*Input material*
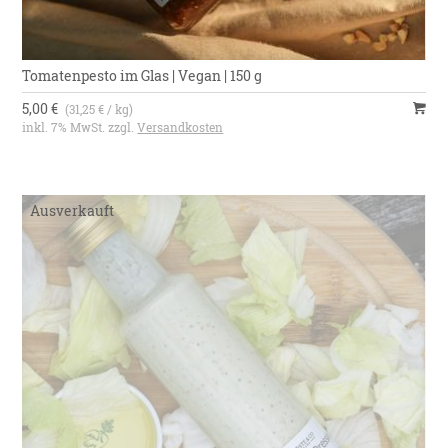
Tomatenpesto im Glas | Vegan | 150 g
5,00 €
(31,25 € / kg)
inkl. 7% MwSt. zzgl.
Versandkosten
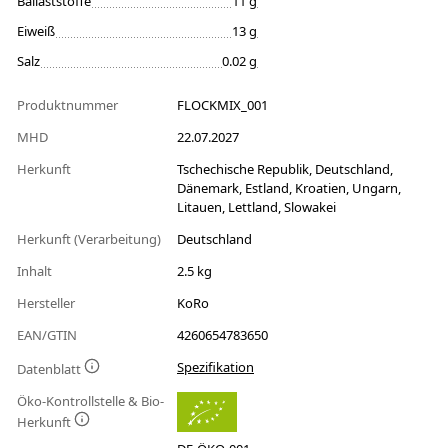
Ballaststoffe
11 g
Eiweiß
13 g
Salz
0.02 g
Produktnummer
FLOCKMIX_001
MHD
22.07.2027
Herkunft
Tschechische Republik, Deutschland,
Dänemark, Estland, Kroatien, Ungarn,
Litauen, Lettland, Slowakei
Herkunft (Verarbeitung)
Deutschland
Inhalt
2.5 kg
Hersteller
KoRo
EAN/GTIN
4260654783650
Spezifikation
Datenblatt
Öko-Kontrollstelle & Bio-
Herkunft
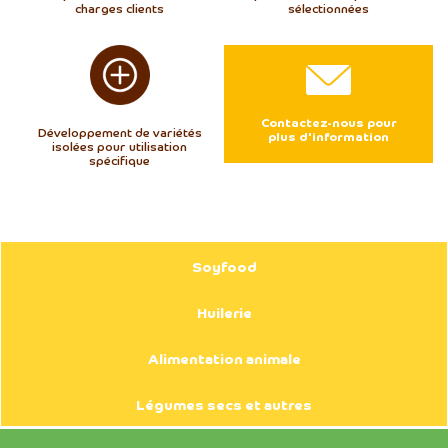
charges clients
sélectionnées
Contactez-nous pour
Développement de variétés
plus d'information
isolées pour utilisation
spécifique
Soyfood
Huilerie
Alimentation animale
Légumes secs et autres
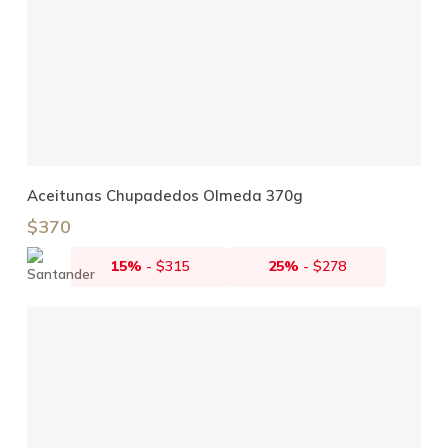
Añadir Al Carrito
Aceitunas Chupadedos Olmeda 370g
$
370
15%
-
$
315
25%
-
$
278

*Exercise requirements*
Take the listing above and retype it exactly. Its pictures are to be omitted.

*Written answer*
Tomatenpesto im Glas | Vegan | 150 g
5,00 €
(31,25 € / kg)
inkl. 7% MwSt. zzgl.
Versandkosten
Ballaststoffe
11 g
Eiweiß
13 g
Salz
0.02 g
Produktnummer
FLOCKMIX_001
MHD
22.07.2027
Herkunft
Tschechische Republik, Deutschland,
Dänemark, Estland, Kroatien, Ungarn,
Litauen, Lettland, Slowakei
Herkunft (Verarbeitung)
Deutschland
Inhalt
2.5 kg
Hersteller
KoRo
EAN/GTIN
4260654783650
Spezifikation
Datenblatt
Öko-Kontrollstelle & Bio-
Herkunft
charges clients
sélectionnées
Contactez-nous pour
Développement de variétés
plus d'information
isolées pour utilisation
spécifique
Soyfood
Huilerie
Alimentation animale
Légumes secs et autres
Añadir Al Carrito
Aceitunas Chupadedos Olmeda 370g
$
370
15%
-
$
315
25%
-
$
278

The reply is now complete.